(Beginning of DATASET ENTRIES)
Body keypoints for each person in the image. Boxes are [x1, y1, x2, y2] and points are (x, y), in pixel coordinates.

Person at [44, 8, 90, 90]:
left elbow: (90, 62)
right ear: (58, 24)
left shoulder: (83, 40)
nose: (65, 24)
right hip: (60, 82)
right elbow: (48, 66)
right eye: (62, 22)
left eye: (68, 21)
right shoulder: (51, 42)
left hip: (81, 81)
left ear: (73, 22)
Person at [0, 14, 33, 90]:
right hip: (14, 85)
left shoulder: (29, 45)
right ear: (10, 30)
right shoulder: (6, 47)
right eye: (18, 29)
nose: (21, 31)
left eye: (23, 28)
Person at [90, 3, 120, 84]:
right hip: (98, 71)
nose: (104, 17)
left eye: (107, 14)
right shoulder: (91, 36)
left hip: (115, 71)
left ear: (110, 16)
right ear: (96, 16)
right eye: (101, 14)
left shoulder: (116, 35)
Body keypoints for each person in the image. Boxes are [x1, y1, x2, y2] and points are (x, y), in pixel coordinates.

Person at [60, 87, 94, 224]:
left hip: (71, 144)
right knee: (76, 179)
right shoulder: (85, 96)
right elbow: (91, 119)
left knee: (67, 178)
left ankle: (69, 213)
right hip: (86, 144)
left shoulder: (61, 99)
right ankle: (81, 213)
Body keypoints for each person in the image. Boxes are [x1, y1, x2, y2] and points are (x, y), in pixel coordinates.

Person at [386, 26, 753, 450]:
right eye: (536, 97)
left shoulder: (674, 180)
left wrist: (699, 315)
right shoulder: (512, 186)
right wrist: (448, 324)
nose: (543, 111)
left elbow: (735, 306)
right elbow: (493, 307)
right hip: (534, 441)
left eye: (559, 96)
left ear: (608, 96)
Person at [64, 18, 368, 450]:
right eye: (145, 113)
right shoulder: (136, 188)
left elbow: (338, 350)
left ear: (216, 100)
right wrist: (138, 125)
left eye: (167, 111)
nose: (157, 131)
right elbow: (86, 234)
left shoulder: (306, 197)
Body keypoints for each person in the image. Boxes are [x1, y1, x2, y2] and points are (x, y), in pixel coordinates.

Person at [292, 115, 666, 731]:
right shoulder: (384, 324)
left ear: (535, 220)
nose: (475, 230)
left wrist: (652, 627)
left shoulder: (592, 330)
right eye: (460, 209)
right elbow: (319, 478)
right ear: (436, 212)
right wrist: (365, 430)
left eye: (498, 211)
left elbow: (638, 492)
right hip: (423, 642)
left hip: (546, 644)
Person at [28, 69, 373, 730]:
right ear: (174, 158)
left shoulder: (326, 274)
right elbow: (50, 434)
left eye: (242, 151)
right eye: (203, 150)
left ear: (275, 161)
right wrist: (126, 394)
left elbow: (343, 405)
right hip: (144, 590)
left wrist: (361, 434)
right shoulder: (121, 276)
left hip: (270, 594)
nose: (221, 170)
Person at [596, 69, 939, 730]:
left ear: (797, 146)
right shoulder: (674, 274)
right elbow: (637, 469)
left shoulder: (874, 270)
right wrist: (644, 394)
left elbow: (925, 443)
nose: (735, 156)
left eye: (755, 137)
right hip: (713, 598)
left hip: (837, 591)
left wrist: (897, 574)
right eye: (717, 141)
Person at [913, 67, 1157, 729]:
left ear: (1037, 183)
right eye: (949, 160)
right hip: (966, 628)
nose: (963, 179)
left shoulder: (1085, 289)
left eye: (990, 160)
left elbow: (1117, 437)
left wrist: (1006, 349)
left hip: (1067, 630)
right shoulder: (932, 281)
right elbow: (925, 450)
(End of DATASET ENTRIES)
- [WHAT YOU SHOULD DO]:
The lines above that include "nose" should each be listed.

- [THE ANSWER]:
nose: (65, 24)
nose: (21, 31)
nose: (104, 17)
nose: (543, 111)
nose: (157, 131)
nose: (475, 230)
nose: (221, 170)
nose: (735, 156)
nose: (963, 179)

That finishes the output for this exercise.